What Are the Frequencies of the Notes?: "A" right below middle C has a fundamental that is a sine of 220 cycles per second. Each time you go up a half-step, you multiply this by the 12th root of 2 (about 1.059463094359), down a half step, divide by the 12th root of 2. In each case, the harmonics are sines (in varying strengths, dying out as you go up) at 2 times the fundamental frequency, 3 times, 4 times, 5 times. Thus, the B right below middle C has a fundamental of 246.94 cycles per second, with harmonics 493.88, 740.82, 987.77, etc. DETAIL: This way of determining notes is the common standard way, called the tempered scale. Sometimes instead of the A below middle C being 220 cycles per second, it is a few cycles different. (My spectrogram software used to make the videos was adjustable, and sometimes I adjusted to the apparent tuning used by the ensemble in the recording -- e.g. 222hz in the first screenshot.)

A discerning observer's question: why sines?: The notion of frequency and harmonics implicitly defines that a vibration of a certain frequency is a sine function of that frequency. Why does everybody seem to choose this (the set of sine waves) as our "basis"? Most books just start out by looking at the sine as the fundamental wave, without saying why.

I am not sure all of the reasons, but the fundamental and best reason is that the sine is what the ear perceives. As above, the psychacoustics literature seems to bear this out. (However, the common choice of sine probably predates the psychoacoustics literature.)

A second reason is that the general model for most acoustical transformation, the linear-time-invariant system (supported by physics and usually reasonably accurate), preserves sines (just shifting and changing amplitude).
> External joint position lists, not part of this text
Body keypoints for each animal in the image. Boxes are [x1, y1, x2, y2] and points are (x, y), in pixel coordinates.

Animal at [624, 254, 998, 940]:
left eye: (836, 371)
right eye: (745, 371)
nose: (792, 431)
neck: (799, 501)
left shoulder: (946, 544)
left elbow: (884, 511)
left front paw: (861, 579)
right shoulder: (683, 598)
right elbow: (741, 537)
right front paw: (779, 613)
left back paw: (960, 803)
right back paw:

Incidentally, using the knowledge that linear time invariant systems are those systems that are describable as the effect of an impulse response (i.e., essentially a large linear combination of shifted versions of the input wave), then the fact that linear time invariant systems preserves sine waves boils down to the well-known elementary trigonometric identity cos(x+y)=cos(x)cos(y)-sin(x)sin(y).

If anyone knows of any other reasons for using sines, please let me know.

SPIRAL REPRESENTATION: Of course it's not new. The spiral representation is pretty obvious, so one does not expect it is new. Indeed, I have bumped into a few people who have used it recently, and the book by Perry R. Cook indicates that the German physicist Moritz Drobisch proposed a helical representation (essentially the same thing--just pull up my flattened spring to form a stretched-out spring -- a helix). I expect the representation is even older than that, and I do know of one of my old Math professors who would be pretty surprised if Archimedes didn't think of this arrangement. (Oh, by the way: there is a terminology for the angular position around the spiral or helix (i.e. the note without reference to octave) -- it is called the chroma of the tone.)